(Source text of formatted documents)

__________________________________________________

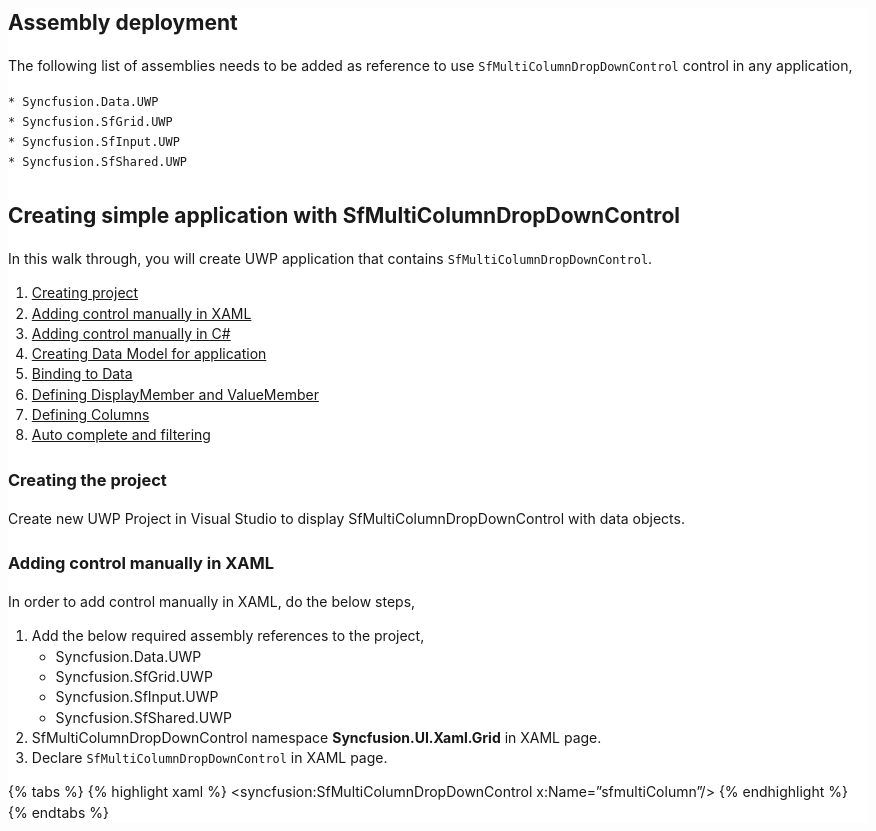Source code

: ## Assembly deployment

The following list of assemblies needs to be added as reference to use `SfMultiColumnDropDownControl` control in any application,

    * Syncfusion.Data.UWP
    * Syncfusion.SfGrid.UWP
    * Syncfusion.SfInput.UWP
    * Syncfusion.SfShared.UWP 

## Creating simple application with SfMultiColumnDropDownControl

In this walk through, you will create UWP application that contains `SfMultiColumnDropDownControl`. 

1. [Creating project](#Creating-the-project)
2. [Adding control manually in XAML](#Adding-control-manually-in-xaml)
3. [Adding control manually in C#](#Adding-control-manually-in-c)
4. [Creating Data Model for application](#Creating-Data-Model-for-sample-application)
5. [Binding to Data](#Binding-to-Data)
6. [Defining DisplayMember and ValueMember](#Defining-DisplayMember-and-ValueMember)
7. [Defining Columns](#Defining-Columns)
8. [Auto complete and filtering](#Autocomplete-and-filtering)

### Creating the project

Create new UWP Project in Visual Studio to display SfMultiColumnDropDownControl with data objects.


### Adding control manually in XAML

In order to add control manually in XAML, do the below steps,

1. Add the below required assembly references to the project,
    * Syncfusion.Data.UWP
    * Syncfusion.SfGrid.UWP
    * Syncfusion.SfInput.UWP
    * Syncfusion.SfShared.UWP 
2. SfMultiColumnDropDownControl namespace **Syncfusion.UI.Xaml.Grid** in XAML page.
3. Declare `SfMultiColumnDropDownControl` in XAML page.

{% tabs %}
{% highlight xaml %}
<Page
    x:Class="GettingStarted.MainPage"
    xmlns="http://schemas.microsoft.com/winfx/2006/xaml/presentation"
    xmlns:x="http://schemas.microsoft.com/winfx/2006/xaml"
    xmlns:local="using:GettingStarted"
    xmlns:d="http://schemas.microsoft.com/expression/blend/2008"
    xmlns:mc="http://schemas.openxmlformats.org/markup-compatibility/2006" 
    xmlns:syncfusion="using:Syncfusion.UI.Xaml.Grid"
    mc:Ignorable="d"
    Background="{ThemeResource ApplicationPageBackgroundThemeBrush}">
    <Grid>
        <syncfusion:SfMultiColumnDropDownControl  x:Name=”sfmultiColumn”/>
    </Grid>
</Page>
{% endhighlight %}
{% endtabs %}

__________________________________________________

◆ Directions: Reproduce the lines of the listing unchanged, covering the stretch from the line containing "### Creating the project" through the last line of the listing.

◆ Response:
### Creating the project

Create new UWP Project in Visual Studio to display SfMultiColumnDropDownControl with data objects.


### Adding control manually in XAML

In order to add control manually in XAML, do the below steps,

1. Add the below required assembly references to the project,
    * Syncfusion.Data.UWP
    * Syncfusion.SfGrid.UWP
    * Syncfusion.SfInput.UWP
    * Syncfusion.SfShared.UWP 
2. SfMultiColumnDropDownControl namespace **Syncfusion.UI.Xaml.Grid** in XAML page.
3. Declare `SfMultiColumnDropDownControl` in XAML page.

{% tabs %}
{% highlight xaml %}
<Page
    x:Class="GettingStarted.MainPage"
    xmlns="http://schemas.microsoft.com/winfx/2006/xaml/presentation"
    xmlns:x="http://schemas.microsoft.com/winfx/2006/xaml"
    xmlns:local="using:GettingStarted"
    xmlns:d="http://schemas.microsoft.com/expression/blend/2008"
    xmlns:mc="http://schemas.openxmlformats.org/markup-compatibility/2006" 
    xmlns:syncfusion="using:Syncfusion.UI.Xaml.Grid"
    mc:Ignorable="d"
    Background="{ThemeResource ApplicationPageBackgroundThemeBrush}">
    <Grid>
        <syncfusion:SfMultiColumnDropDownControl  x:Name=”sfmultiColumn”/>
    </Grid>
</Page>
{% endhighlight %}
{% endtabs %}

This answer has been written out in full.